See all their texts, including their horrific exchange around the time of Roy’s death, here.

Three years after Roy’s death, the landmark case was just concluded and Carter, who is now 20, was found guilty of involuntary manslaughter in the death of Conrad Roy. She will be sentenced Aug. 3, 2017 and could face up to 20 years in prison.

This was a difficult case to follow. For the sake of Roy and teens who are dealing with issues across our globe, please, let’s all take a moment to talk to our kids about the following:

  • Tell them about this case. Don’t hide it. Even if you are uncomfortable, if you have given your child a phone or allowed them to have any social media accounts, you owe it to them to share all the risks and dangers. Please, share the facts and talk through what Carter did wrong and what she should have done instead.
  • Remind teens that virtual actions have real-life consequences. Some of those consequences are legal and forever life altering. Carter was found by the court to be virtually present when Roy died.

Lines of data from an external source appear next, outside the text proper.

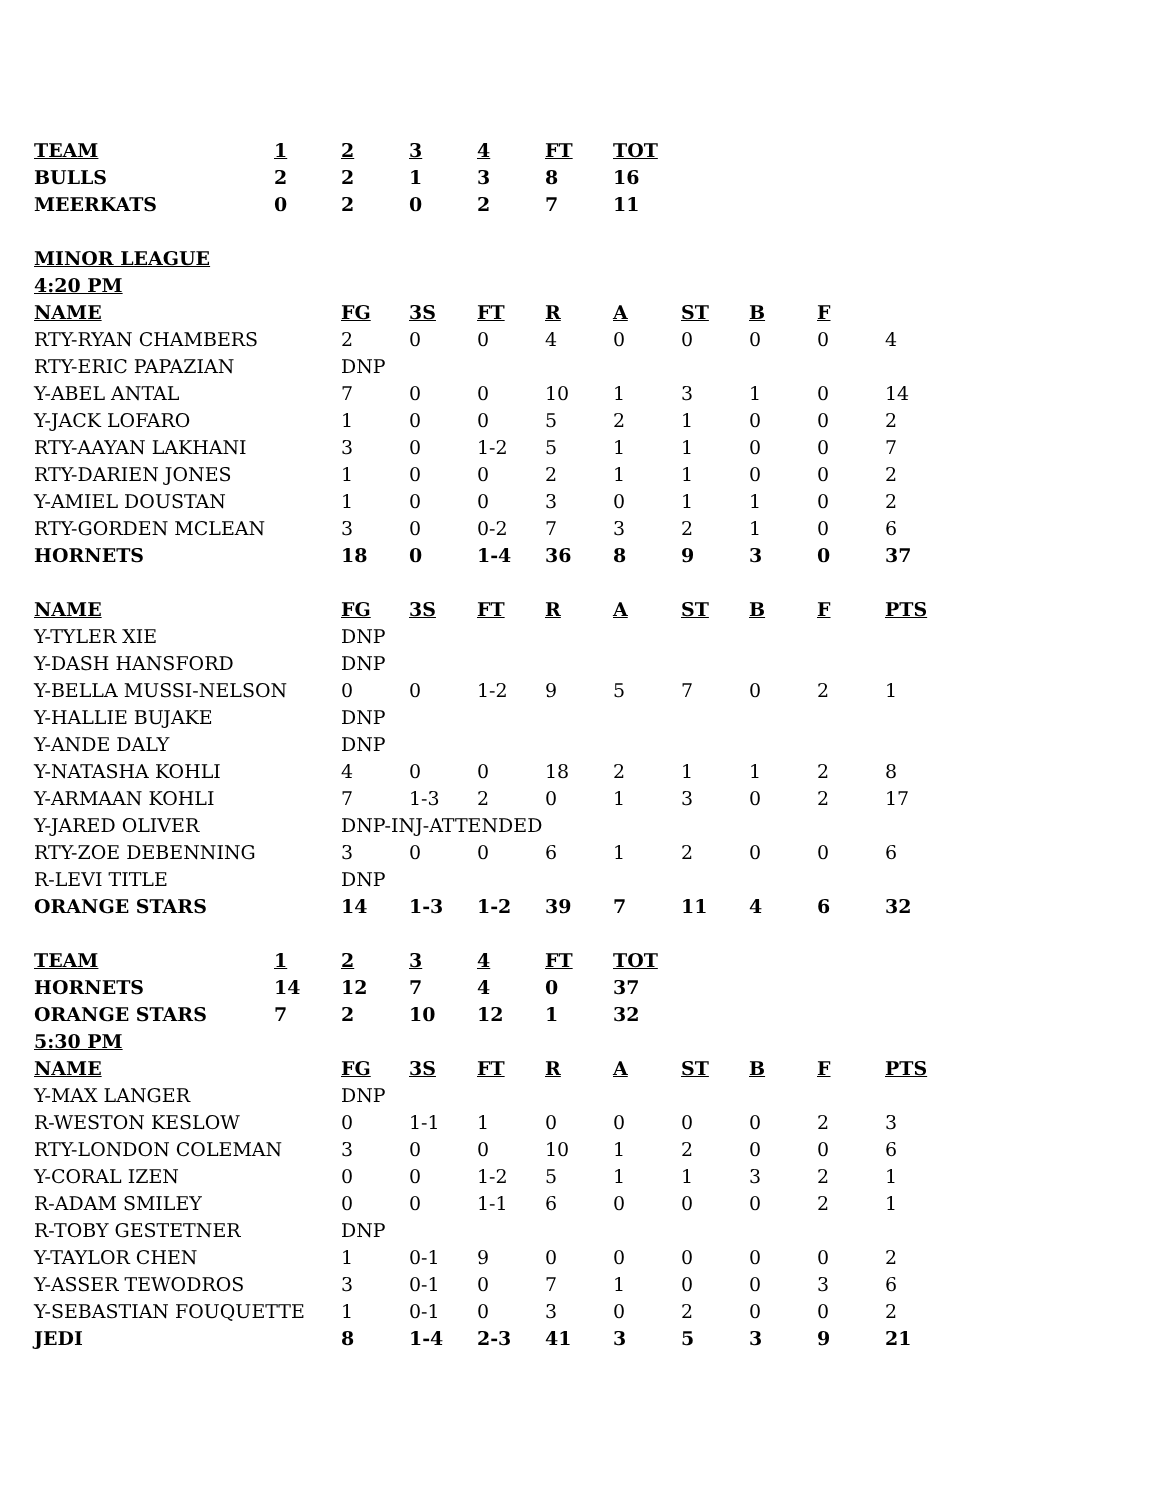| TEAM | 1 | 2 | 3 | 4 | FT | TOT | | | |
| BULLS | 2 | 2 | 1 | 3 | 8 | 16 | | | |
| MEERKATS | 0 | 2 | 0 | 2 | 7 | 11 | | | |
| MINOR LEAGUE | | | | | | | | | |
| 4:20 PM | | | | | | | | | |
| NAME | | FG | 3S | FT | R | A | ST | B | F |
| RTY-RYAN CHAMBERS | 2 | 0 | 0 | 4 | 0 | 0 | 0 | 0 | 4 |
| RTY-ERIC PAPAZIAN | DNP | | | | | | | | |
| Y-ABEL ANTAL | 7 | 0 | 0 | 10 | 1 | 3 | 1 | 0 | 14 |
| Y-JACK LOFARO | 1 | 0 | 0 | 5 | 2 | 1 | 0 | 0 | 2 |
| RTY-AAYAN LAKHANI | 3 | 0 | 1-2 | 5 | 1 | 1 | 0 | 0 | 7 |
| RTY-DARIEN JONES | 1 | 0 | 0 | 2 | 1 | 1 | 0 | 0 | 2 |
| Y-AMIEL DOUSTAN | 1 | 0 | 0 | 3 | 0 | 1 | 1 | 0 | 2 |
| RTY-GORDEN MCLEAN | 3 | 0 | 0-2 | 7 | 3 | 2 | 1 | 0 | 6 |
| HORNETS | 18 | 0 | 1-4 | 36 | 8 | 9 | 3 | 0 | 37 |
| NAME | FG | 3S | FT | R | A | ST | B | F | PTS |
| Y-TYLER XIE | DNP | | | | | | | | |
| Y-DASH HANSFORD | DNP | | | | | | | | |
| Y-BELLA MUSSI-NELSON | 0 | 0 | 1-2 | 9 | 5 | 7 | 0 | 2 | 1 |
| Y-HALLIE BUJAKE | DNP | | | | | | | | |
| Y-ANDE DALY | DNP | | | | | | | | |
| Y-NATASHA KOHLI | 4 | 0 | 0 | 18 | 2 | 1 | 1 | 2 | 8 |
| Y-ARMAAN KOHLI | 7 | 1-3 | 2 | 0 | 1 | 3 | 0 | 2 | 17 |
| Y-JARED OLIVER | DNP-INJ-ATTENDED | | | | | | | | |
| RTY-ZOE DEBENNING | 3 | 0 | 0 | 6 | 1 | 2 | 0 | 0 | 6 |
| R-LEVI TITLE | DNP | | | | | | | | |
| ORANGE STARS | 14 | 1-3 | 1-2 | 39 | 7 | 11 | 4 | 6 | 32 |
| TEAM | 1 | 2 | 3 | 4 | FT | TOT |
| --- | --- | --- | --- | --- | --- | --- |
| HORNETS | 14 | 12 | 7 | 4 | 0 | 37 |
| ORANGE STARS | 7 | 2 | 10 | 12 | 1 | 32 |
| 5:30 PM | | | | | | |
| NAME | FG | 3S | FT | R | A | ST | B | F | PTS |
| --- | --- | --- | --- | --- | --- | --- | --- | --- | --- |
| Y-MAX LANGER | DNP | | | | | | | | |
| R-WESTON KESLOW | 0 | 1-1 | 1 | 0 | 0 | 0 | 0 | 2 | 3 |
| RTY-LONDON COLEMAN | 3 | 0 | 0 | 10 | 1 | 2 | 0 | 0 | 6 |
| Y-CORAL IZEN | 0 | 0 | 1-2 | 5 | 1 | 1 | 3 | 2 | 1 |
| R-ADAM SMILEY | 0 | 0 | 1-1 | 6 | 0 | 0 | 0 | 2 | 1 |
| R-TOBY GESTETNER | DNP | | | | | | | | |
| Y-TAYLOR CHEN | 1 | 0-1 | 9 | 0 | 0 | 0 | 0 | 0 | 2 |
| Y-ASSER TEWODROS | 3 | 0-1 | 0 | 7 | 1 | 0 | 0 | 3 | 6 |
| Y-SEBASTIAN FOUQUETTE | 1 | 0-1 | 0 | 3 | 0 | 2 | 0 | 0 | 2 |
| JEDI | 8 | 1-4 | 2-3 | 41 | 3 | 5 | 3 | 9 | 21 |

Facing up to 20 years in prison, her life will never be the same.
  • Know what to do when you don’t know how to respond. When you face a situation online you don’t know how to respond to, ask a trusted adult. Remember, anytime a person is expressing thoughts of suicide – no matter what stage they are in their conversation – alert, alert, alert someone you trust. Carter was not old enough, mature enough or wise enough to offer assistance to Roy. She should have talked to his parents or her parents, a teacher, police officer or a school resource officer.
  • Your online activity is permanent. Every stroke, every letter, every like, share and comment is permanent. Whether you delete it or not, whether the app you are using says it will be erased or not, it’s all permanent. Everything lives on a server somewhere and can always be brought to light through the power of the courts and investigations.
  • Nothing online is private. Even if you are in a private text series or in a private chat room or doing searches in a private browser, nothing is ever truly private. Don’t be deceived by platforms that say your identity and/or your actions are unknown; again, everything and anything can and will be brought to light through the power of the courts and investigators looking for illegal activity. There can never be an expectation of privacy online. While kids can often outsmart their parents and guardians online, they cannot outsmart a computer or technology forensic investigator.

I think you would agree, especially if you’ve read the texts, that this is a heart-breaking case. Roy did not truly want to die . . . he needed help. My thoughts are forever with his family. But the injustice of it all must get us fired up to do more when it comes to talking to and teaching our children. This current online, virtual world, is forcing us to do so. Who knows what the next 24 hours of their online activity will contain? Today is a great day to have important conversations and start standing in the gap. For the sake of Conrad Roy and others like him, let’s keep talking.